Gal Yovel, a junior biological sciences major and president of Food Recovery Heroes, said he’s “excited” to partner with Pitt Eats.

“They told us about this new locker initiative and how there’s gonna be meals made every day to give to students through the locker initiative,” Yovel said. “We thought it would be a great idea to help out because we already package the meals, so if we have the volunteers we’ll be able to package meals every day to help reduce the food waste that comes out of the dining hall food, but also be able to provide food to students who are food insecure.”

Luke Genco, a junior chemistry major and vice president of volunteers at Food Recovery Heroes, said the lockers are “a great program.”

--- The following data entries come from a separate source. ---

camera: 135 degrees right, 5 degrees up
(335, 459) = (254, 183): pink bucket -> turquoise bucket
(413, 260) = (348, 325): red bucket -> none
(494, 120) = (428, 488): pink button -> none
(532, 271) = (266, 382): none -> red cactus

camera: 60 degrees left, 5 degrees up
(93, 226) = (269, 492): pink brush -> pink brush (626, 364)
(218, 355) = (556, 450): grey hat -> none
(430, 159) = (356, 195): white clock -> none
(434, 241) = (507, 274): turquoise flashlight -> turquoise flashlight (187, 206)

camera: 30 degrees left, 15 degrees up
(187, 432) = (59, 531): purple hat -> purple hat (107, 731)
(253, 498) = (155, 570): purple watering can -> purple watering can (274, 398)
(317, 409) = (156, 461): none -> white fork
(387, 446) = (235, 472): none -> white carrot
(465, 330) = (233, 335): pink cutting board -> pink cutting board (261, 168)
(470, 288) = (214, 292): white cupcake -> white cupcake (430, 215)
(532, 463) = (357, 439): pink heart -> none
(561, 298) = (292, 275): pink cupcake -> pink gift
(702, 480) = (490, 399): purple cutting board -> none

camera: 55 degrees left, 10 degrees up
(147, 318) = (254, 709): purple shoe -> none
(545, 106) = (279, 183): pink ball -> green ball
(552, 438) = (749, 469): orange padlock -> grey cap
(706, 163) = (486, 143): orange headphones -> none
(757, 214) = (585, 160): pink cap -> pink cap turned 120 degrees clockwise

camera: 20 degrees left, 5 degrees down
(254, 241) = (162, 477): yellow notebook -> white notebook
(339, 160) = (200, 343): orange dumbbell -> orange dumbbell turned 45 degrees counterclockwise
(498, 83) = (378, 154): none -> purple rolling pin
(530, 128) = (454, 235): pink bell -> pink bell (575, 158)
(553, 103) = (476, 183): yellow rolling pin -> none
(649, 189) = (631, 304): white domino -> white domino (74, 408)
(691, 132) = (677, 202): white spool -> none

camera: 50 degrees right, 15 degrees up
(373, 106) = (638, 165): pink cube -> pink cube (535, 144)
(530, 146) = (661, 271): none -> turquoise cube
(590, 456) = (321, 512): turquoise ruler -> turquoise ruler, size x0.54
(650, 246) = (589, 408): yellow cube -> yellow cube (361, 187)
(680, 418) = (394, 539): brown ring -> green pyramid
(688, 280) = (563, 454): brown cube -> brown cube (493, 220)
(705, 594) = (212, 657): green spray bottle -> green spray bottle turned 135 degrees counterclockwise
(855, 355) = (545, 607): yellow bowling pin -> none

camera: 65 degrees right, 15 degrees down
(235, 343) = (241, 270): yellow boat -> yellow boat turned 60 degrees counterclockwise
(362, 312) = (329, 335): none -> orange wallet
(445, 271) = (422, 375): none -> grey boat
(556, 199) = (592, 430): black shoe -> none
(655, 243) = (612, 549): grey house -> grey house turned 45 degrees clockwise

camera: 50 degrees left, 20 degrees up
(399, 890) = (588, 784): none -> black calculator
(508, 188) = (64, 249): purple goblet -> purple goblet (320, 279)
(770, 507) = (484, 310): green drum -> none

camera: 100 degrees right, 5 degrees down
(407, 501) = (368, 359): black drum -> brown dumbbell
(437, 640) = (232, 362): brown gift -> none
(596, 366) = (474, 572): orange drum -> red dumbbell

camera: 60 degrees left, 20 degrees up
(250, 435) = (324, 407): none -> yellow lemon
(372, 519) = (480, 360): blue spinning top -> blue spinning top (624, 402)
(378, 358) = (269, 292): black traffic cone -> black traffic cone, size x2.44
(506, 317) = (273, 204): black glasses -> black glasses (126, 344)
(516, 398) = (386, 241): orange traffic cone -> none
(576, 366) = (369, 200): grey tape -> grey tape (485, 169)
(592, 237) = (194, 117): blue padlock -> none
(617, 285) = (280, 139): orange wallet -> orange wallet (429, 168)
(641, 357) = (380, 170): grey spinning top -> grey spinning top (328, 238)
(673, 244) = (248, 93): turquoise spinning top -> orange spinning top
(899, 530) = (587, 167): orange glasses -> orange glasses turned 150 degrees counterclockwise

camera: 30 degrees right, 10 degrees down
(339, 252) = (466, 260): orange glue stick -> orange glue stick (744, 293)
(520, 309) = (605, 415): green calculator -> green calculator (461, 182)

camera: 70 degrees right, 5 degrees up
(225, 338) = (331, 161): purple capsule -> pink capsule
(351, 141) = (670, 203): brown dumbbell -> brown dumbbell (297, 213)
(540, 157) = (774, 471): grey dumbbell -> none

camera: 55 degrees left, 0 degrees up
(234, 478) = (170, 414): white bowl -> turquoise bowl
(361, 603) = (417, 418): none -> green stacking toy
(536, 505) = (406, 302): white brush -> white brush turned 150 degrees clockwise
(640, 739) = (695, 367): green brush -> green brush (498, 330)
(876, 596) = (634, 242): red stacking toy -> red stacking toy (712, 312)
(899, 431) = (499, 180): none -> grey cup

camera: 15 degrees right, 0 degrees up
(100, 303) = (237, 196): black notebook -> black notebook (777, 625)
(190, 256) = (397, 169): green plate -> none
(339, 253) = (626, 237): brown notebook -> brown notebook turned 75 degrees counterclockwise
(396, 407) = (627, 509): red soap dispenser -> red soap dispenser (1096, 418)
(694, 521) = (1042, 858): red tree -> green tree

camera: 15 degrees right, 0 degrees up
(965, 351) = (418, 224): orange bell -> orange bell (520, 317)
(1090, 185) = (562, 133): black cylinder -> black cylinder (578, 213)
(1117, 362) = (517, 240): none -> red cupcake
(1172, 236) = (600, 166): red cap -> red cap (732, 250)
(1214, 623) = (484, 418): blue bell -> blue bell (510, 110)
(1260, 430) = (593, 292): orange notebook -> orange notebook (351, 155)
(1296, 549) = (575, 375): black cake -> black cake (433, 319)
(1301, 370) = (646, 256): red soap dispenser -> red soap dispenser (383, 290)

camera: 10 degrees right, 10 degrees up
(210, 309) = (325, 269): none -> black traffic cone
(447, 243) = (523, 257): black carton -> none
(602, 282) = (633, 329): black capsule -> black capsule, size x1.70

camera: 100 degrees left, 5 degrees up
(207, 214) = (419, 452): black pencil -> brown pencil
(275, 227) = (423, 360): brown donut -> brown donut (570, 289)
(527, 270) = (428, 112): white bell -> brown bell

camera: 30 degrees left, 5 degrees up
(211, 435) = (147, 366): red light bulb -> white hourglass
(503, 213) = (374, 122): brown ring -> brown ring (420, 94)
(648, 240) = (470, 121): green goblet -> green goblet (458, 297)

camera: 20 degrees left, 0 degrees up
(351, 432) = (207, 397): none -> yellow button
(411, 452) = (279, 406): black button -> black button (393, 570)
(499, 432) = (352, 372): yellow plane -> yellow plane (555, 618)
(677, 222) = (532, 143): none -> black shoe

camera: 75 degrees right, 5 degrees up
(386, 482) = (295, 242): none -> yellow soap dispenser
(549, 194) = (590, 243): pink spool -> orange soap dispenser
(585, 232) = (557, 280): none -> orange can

“The food is otherwise going to waste or being thrown out, and it takes that food and it helps people get food when otherwise they may not have been able to afford it or they would have had to cut some other expense in their life to afford it,” he said.

Genco said that he thinks the food lockers are beneficial additions to Pitt.

“I will say, this semester, they have done even more than they have in the past,” Genco said. “I don’t know if you can ever say you’re really doing as much as you can because you can always do more, but they definitely work well with us.”

Barsotti said the installation of this food locker is part of Pitt’s approach to “innovate and evolve” food on campus.

“Pitt Eats … was searching for a way to better help our students battle food insecurity,” she said. “Installing lockers that can maintain the proper temperature was the next step in our desire to better serve our students in need.”